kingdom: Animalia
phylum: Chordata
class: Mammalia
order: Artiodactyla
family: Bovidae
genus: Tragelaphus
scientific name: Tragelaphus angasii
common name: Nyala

━━━━━━━━

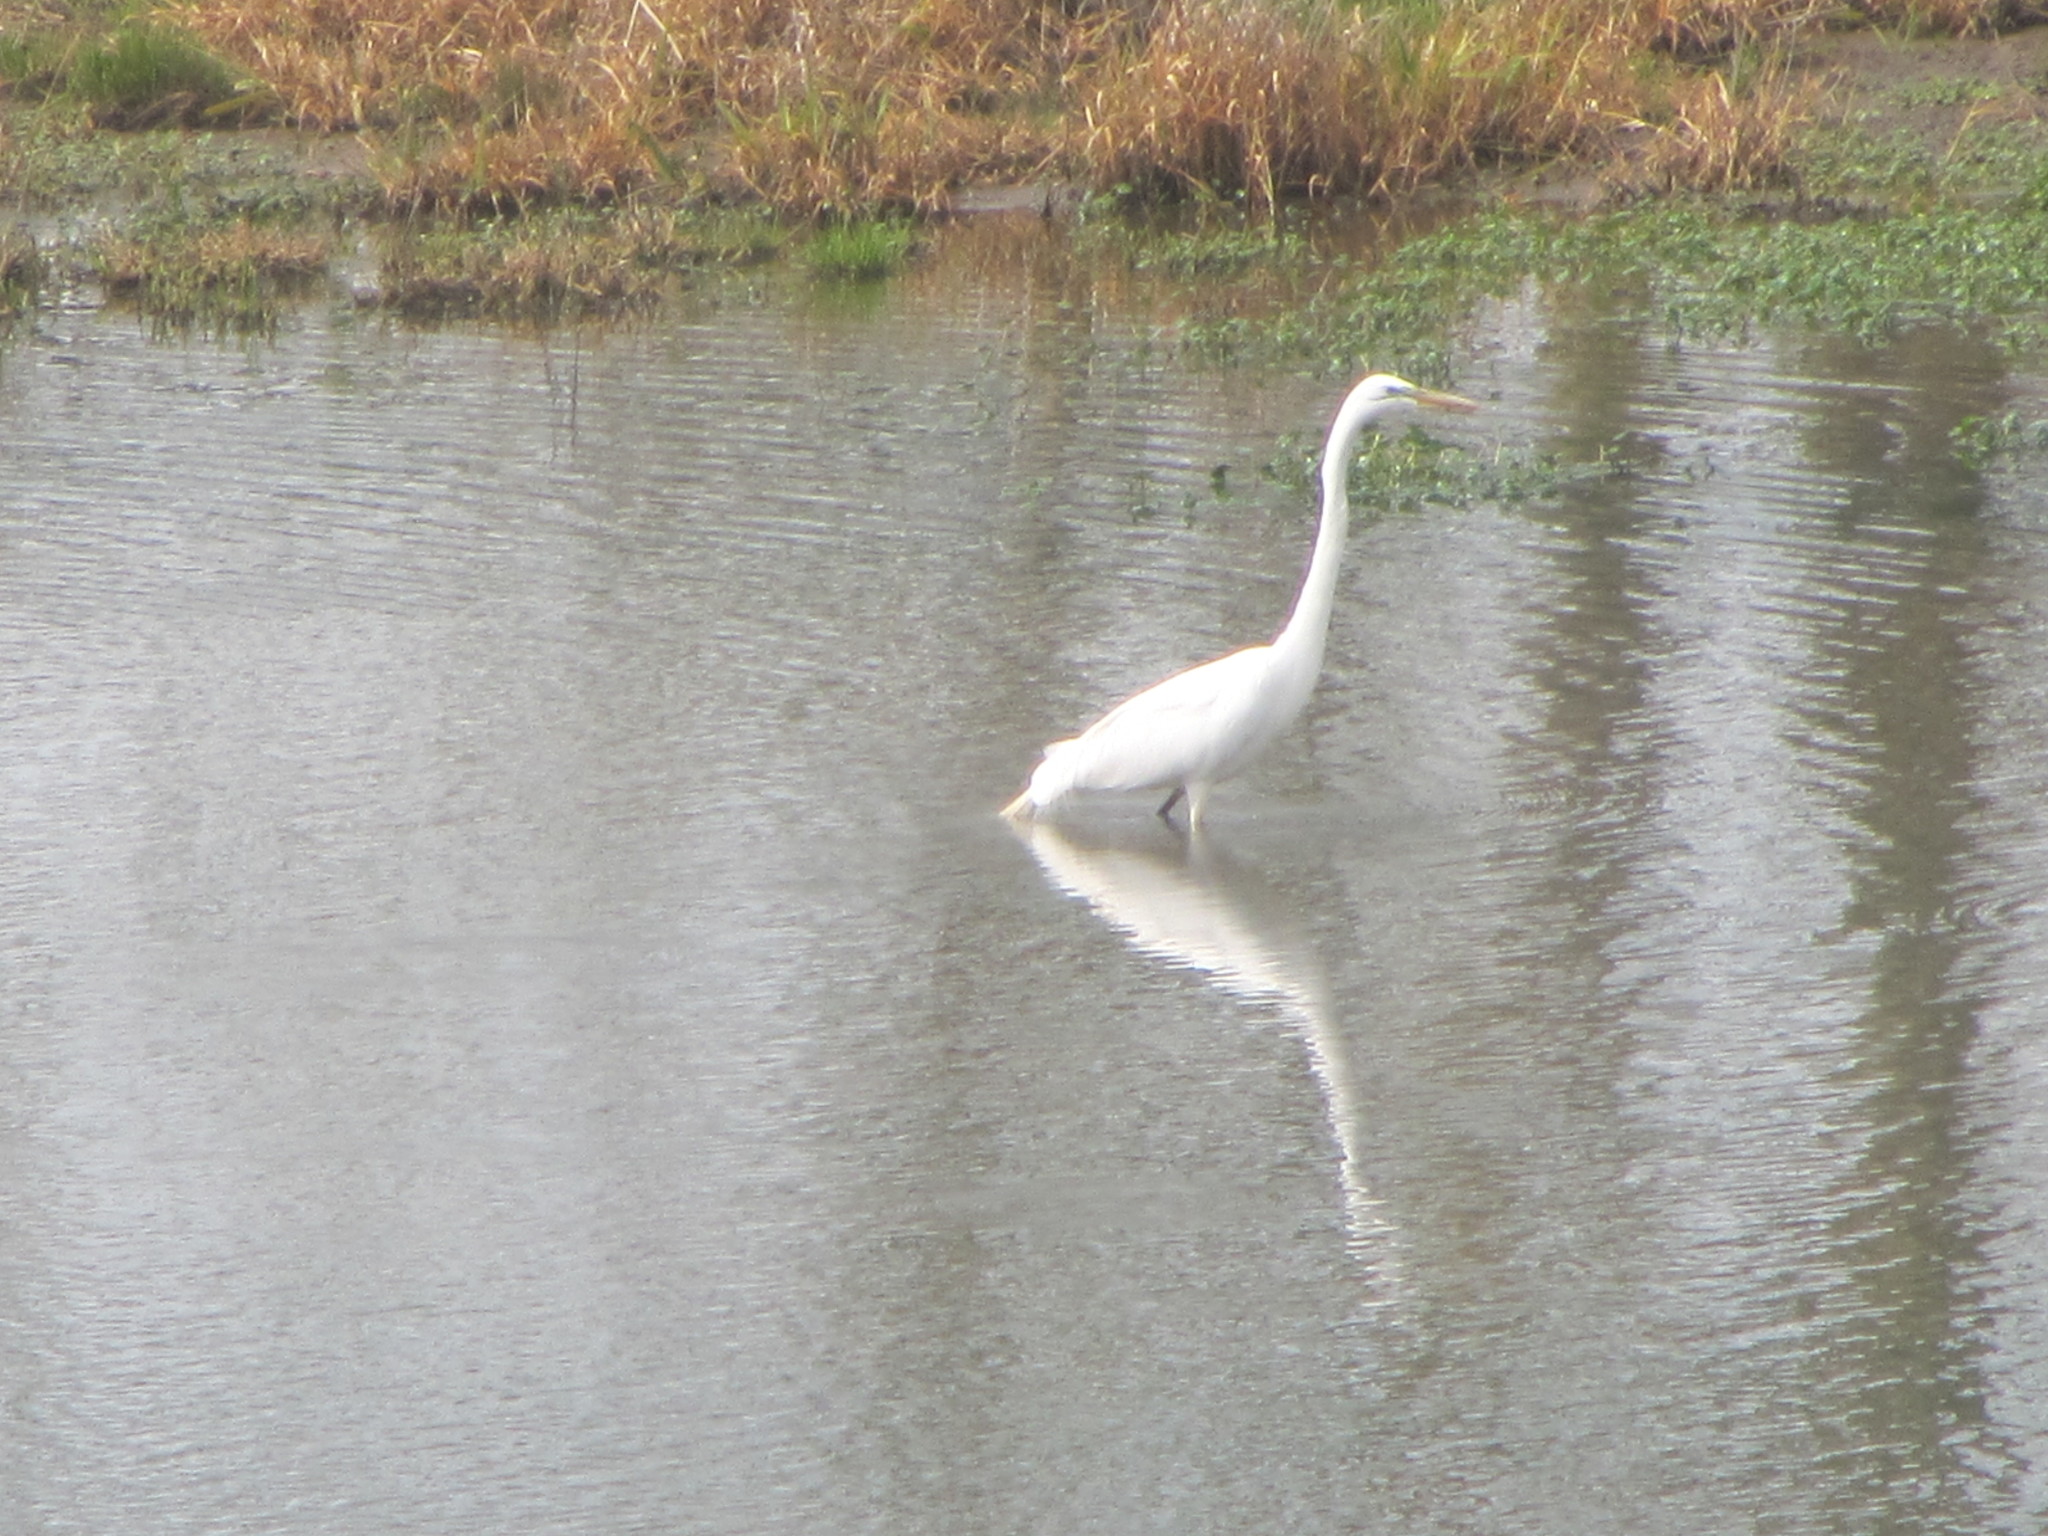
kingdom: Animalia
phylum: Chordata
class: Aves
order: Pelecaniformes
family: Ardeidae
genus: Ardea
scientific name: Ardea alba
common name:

━━━━━━━━

§ SHORT TASK:
Show each line of the records above that contains the word "name", copied in full.

§ CORRECT RESULT:
scientific name: Tragelaphus angasii
common name: Nyala
scientific name: Ardea alba
common name:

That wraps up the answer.